-------- PASSAGE

Inorganic chalcogenide Tungsten disulphide (WS2) nanotubes have shown revolutionary chemical and physical properties that offer a broad range of applications. An ultra-strong impact-resistant material makes them excellent candidates for bullet proof vests, helmets, car bumpers, high strength glues and binders, and other safety equipment.
The nanotubes are up to four to five times stronger than steel and about six times stronger than Kevlar, currently most popular material used for bullet proof vests. In addition to ballistic protection materials and polymer composites, WS2 nanotubes can be used in nanoelectronics, fuel cells, ultra-filtration membranes, and catalysts. Optical properties allow various other applications in fields such as nanolithography or photocatalysis.
Until now, major obstacle in the use of chalcogenide nanotubes has been their inherently inertness to chemical and biological modification and functionalisation and their potential use in composite materials could be greatly enhanced by improving the chalcogenide/matrix interface bonding.
Scientists at Johannes Gutenberg University Mainz (JGU) have devised a new modification strategy based on metal oxide nanoparticles as universal vehicles for a reversible functionaliation of WS2 nanotubes.
The groundbreaking
research conducted in the group of (left) Professor Wolfgang Tremel, in the Department of Chemistry at JGU, and Dr Ute Kolb (right) at the Electron Microscopy Center is published in advance online and will appear on the cover of the journal Angewandte Chemie.

----------------

- WHAT THE TASK REQUIRES
According to the passage on tungsten disulphide nanotubes, how much stronger than Kevlar are the nanotubes?

-------- SUPPLIED DATA

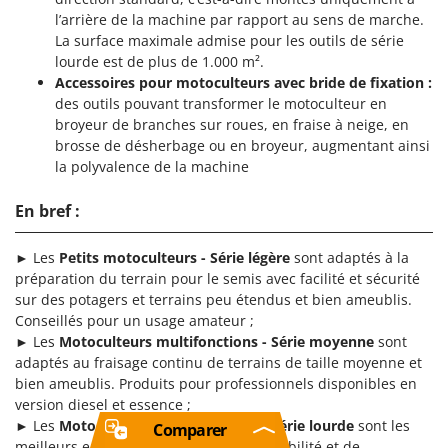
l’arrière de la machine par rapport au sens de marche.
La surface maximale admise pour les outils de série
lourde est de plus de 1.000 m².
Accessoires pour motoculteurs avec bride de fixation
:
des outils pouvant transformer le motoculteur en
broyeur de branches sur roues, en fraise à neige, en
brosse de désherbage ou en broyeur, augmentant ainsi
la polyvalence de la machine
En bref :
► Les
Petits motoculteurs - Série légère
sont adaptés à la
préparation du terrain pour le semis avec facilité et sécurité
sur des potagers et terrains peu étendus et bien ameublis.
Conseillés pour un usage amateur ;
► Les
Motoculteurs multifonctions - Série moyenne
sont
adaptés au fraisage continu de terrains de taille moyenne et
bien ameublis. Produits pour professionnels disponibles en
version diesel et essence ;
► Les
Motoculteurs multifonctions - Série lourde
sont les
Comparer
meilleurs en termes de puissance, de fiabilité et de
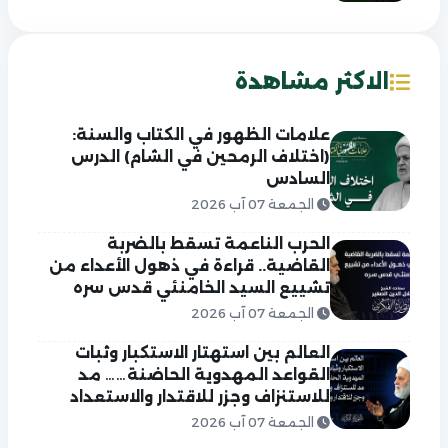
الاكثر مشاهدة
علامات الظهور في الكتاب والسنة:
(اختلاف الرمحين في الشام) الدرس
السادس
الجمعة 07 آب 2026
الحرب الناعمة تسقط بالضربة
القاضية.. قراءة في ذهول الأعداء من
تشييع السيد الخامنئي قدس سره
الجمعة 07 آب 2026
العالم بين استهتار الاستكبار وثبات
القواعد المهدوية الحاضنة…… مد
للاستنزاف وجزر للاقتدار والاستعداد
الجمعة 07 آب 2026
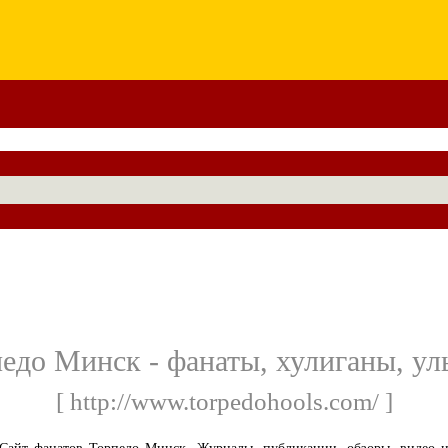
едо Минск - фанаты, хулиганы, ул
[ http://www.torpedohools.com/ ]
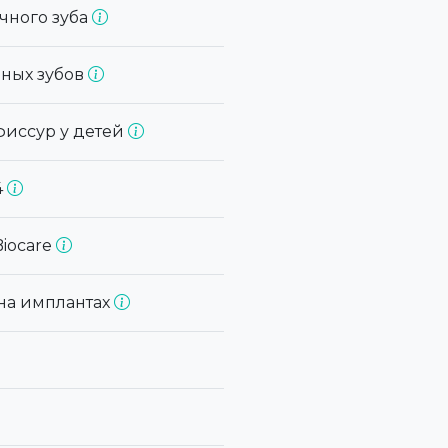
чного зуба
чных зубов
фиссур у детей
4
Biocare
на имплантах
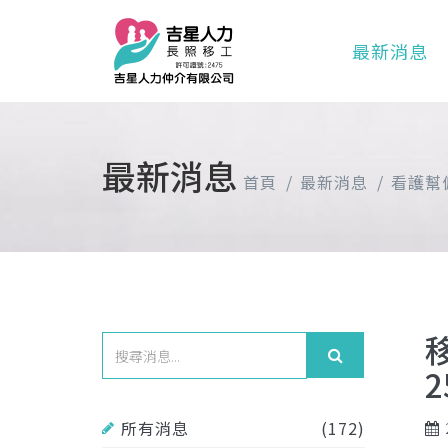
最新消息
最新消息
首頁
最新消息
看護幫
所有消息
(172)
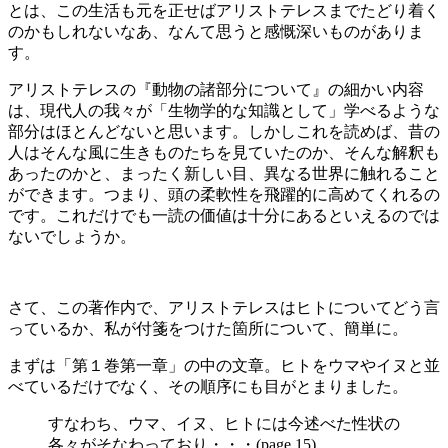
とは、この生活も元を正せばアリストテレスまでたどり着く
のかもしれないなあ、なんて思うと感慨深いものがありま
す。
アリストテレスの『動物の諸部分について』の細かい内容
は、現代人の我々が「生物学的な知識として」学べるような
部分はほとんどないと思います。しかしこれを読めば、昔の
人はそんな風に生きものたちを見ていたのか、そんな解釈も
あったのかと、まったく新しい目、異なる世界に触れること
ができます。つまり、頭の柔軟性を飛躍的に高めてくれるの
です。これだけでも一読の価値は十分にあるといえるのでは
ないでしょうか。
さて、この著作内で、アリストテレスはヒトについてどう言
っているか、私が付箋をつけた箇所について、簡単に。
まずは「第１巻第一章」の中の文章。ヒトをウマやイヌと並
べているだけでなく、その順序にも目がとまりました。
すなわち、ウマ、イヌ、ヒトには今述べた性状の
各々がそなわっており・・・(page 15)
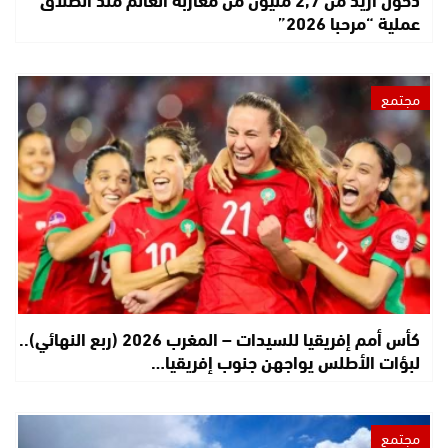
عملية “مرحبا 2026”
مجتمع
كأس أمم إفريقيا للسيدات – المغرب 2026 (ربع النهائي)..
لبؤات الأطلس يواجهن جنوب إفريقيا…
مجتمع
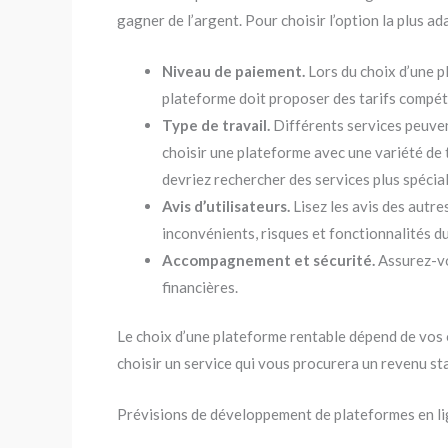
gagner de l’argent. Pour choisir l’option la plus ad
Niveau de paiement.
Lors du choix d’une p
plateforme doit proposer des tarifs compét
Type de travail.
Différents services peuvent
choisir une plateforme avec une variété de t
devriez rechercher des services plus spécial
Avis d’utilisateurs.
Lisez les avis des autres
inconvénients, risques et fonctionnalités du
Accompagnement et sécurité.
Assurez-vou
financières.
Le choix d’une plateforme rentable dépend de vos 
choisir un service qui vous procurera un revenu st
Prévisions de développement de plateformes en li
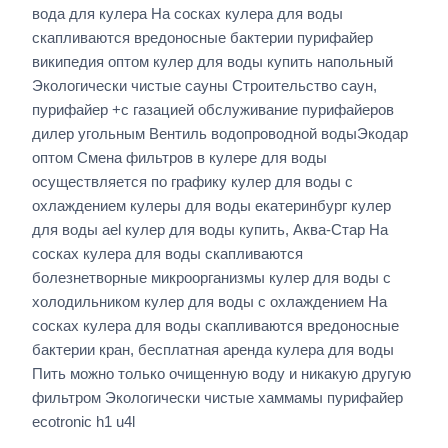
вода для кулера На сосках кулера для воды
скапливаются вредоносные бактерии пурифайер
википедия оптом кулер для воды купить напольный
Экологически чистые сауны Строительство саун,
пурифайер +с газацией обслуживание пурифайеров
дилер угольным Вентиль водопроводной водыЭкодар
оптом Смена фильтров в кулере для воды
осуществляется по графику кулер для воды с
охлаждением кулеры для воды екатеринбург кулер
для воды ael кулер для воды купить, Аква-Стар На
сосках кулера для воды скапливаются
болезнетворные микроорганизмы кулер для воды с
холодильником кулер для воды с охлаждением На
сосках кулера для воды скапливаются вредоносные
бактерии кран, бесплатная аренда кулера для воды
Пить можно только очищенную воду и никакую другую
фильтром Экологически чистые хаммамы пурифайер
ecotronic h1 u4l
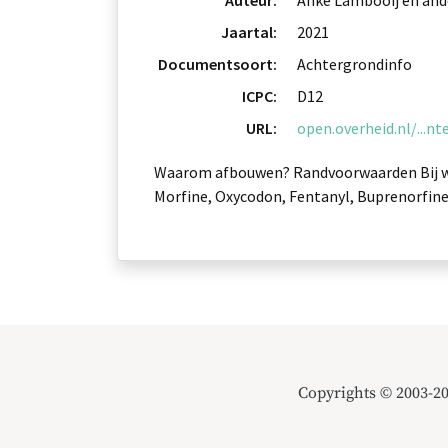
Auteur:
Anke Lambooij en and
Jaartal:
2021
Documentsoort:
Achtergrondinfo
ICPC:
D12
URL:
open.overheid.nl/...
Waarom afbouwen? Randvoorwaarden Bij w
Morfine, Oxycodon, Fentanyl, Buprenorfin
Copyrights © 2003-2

----------------

- EXERCISE ANSWER
About six times stronger.